◆ **Dataset entries**:
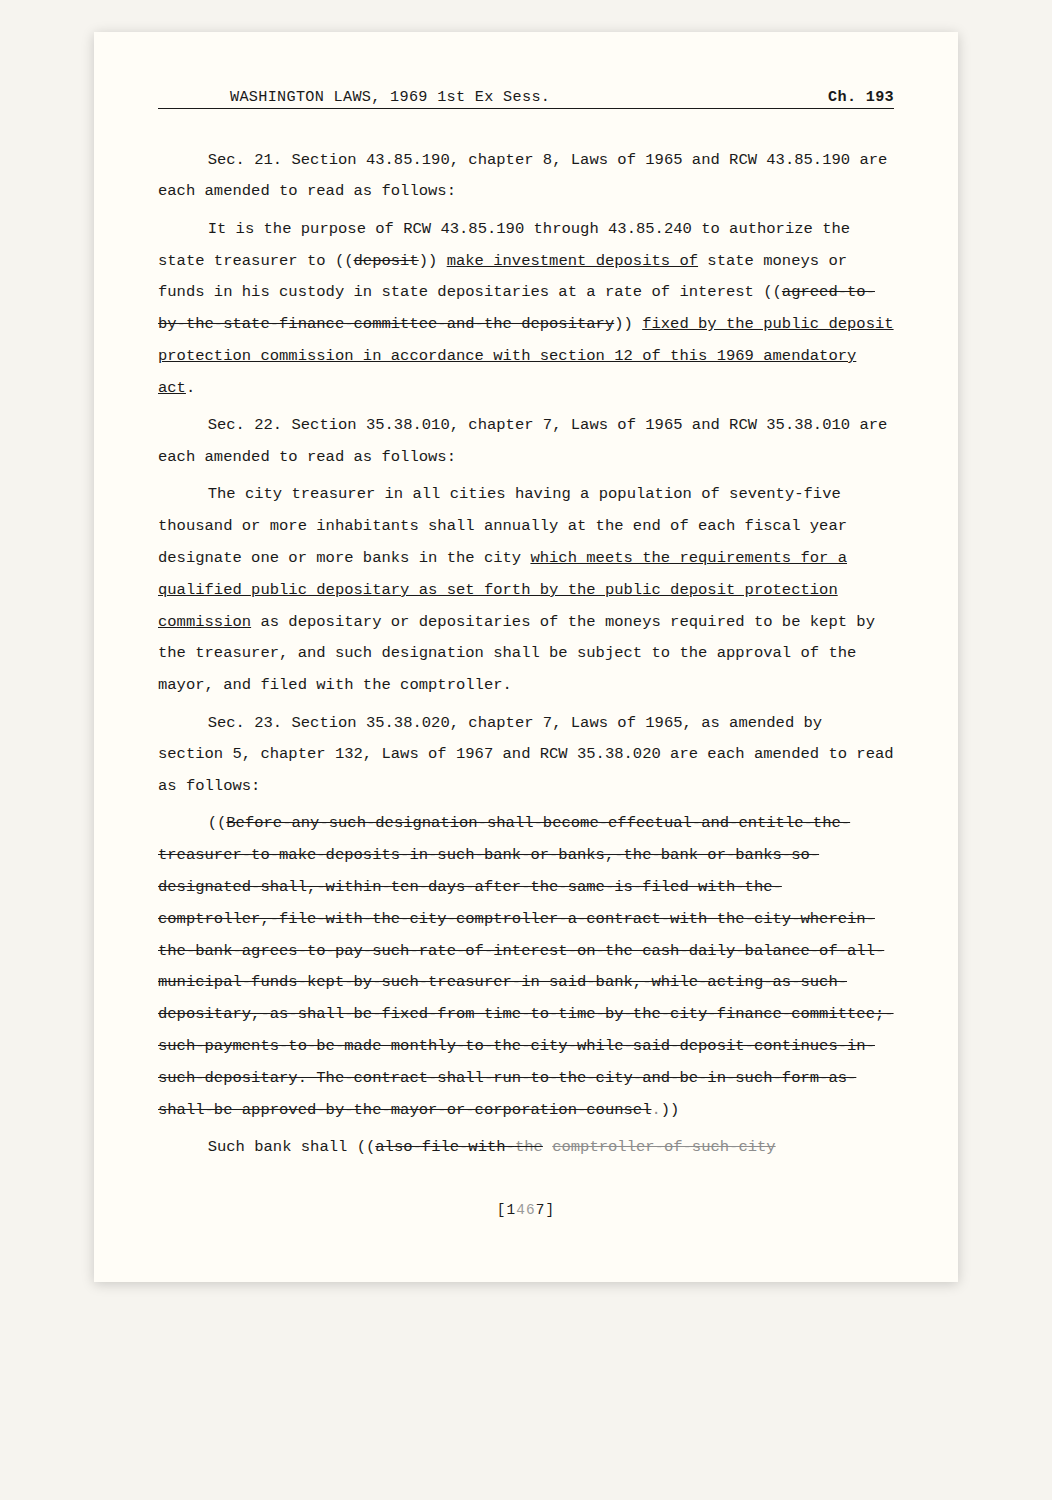WASHINGTON LAWS, 1969 1st Ex Sess. Ch. 193
Sec. 21. Section 43.85.190, chapter 8, Laws of 1965 and RCW 43.85.190 are each amended to read as follows:
It is the purpose of RCW 43.85.190 through 43.85.240 to authorize the state treasurer to ((deposit)) make investment deposits of state moneys or funds in his custody in state depositaries at a rate of interest ((agreed-to-by-the-state-finance-committee-and-the depositary)) fixed by the public deposit protection commission in accordance with section 12 of this 1969 amendatory act.
Sec. 22. Section 35.38.010, chapter 7, Laws of 1965 and RCW 35.38.010 are each amended to read as follows:
The city treasurer in all cities having a population of seventy-five thousand or more inhabitants shall annually at the end of each fiscal year designate one or more banks in the city which meets the requirements for a qualified public depositary as set forth by the public deposit protection commission as depositary or depositaries of the moneys required to be kept by the treasurer, and such designation shall be subject to the approval of the mayor, and filed with the comptroller.
Sec. 23. Section 35.38.020, chapter 7, Laws of 1965, as amended by section 5, chapter 132, Laws of 1967 and RCW 35.38.020 are each amended to read as follows:
((Before-any-such-designation-shall-become-effectual-and-entitle-the-treasurer-to-make-deposits-in-such-bank-or-banks,-the-bank or-banks-so-designated-shall,-within-ten-days-after-the-same-is-filed with-the-comptroller,-file-with-the-city-comptroller-a-contract-with the-city-wherein-the-bank-agrees-to-pay-such-rate-of-interest-on-the cash-daily-balance-of-all-municipal-funds-kept-by-such-treasurer-in said-bank,-while-acting-as-such-depositary,-as-shall-be-fixed-from time-to-time-by-the-city-finance-committee;-such-payments-to-be-made monthly-to-the-city-while-said-deposit-continues-in-such-depositary. The-contract-shall-run-to-the-city-and-be-in-such-form-as-shall-be approved-by-the-mayor-or-corporation-counsel.))
Such bank shall ((also-file-with-the comptroller-of-such-city
[1467]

◆ **ACTIVITY**: Going through the lines above one by one, tally those with the word "mayor" and give only the total.

◆ **COMPLETED EXERCISE**: 2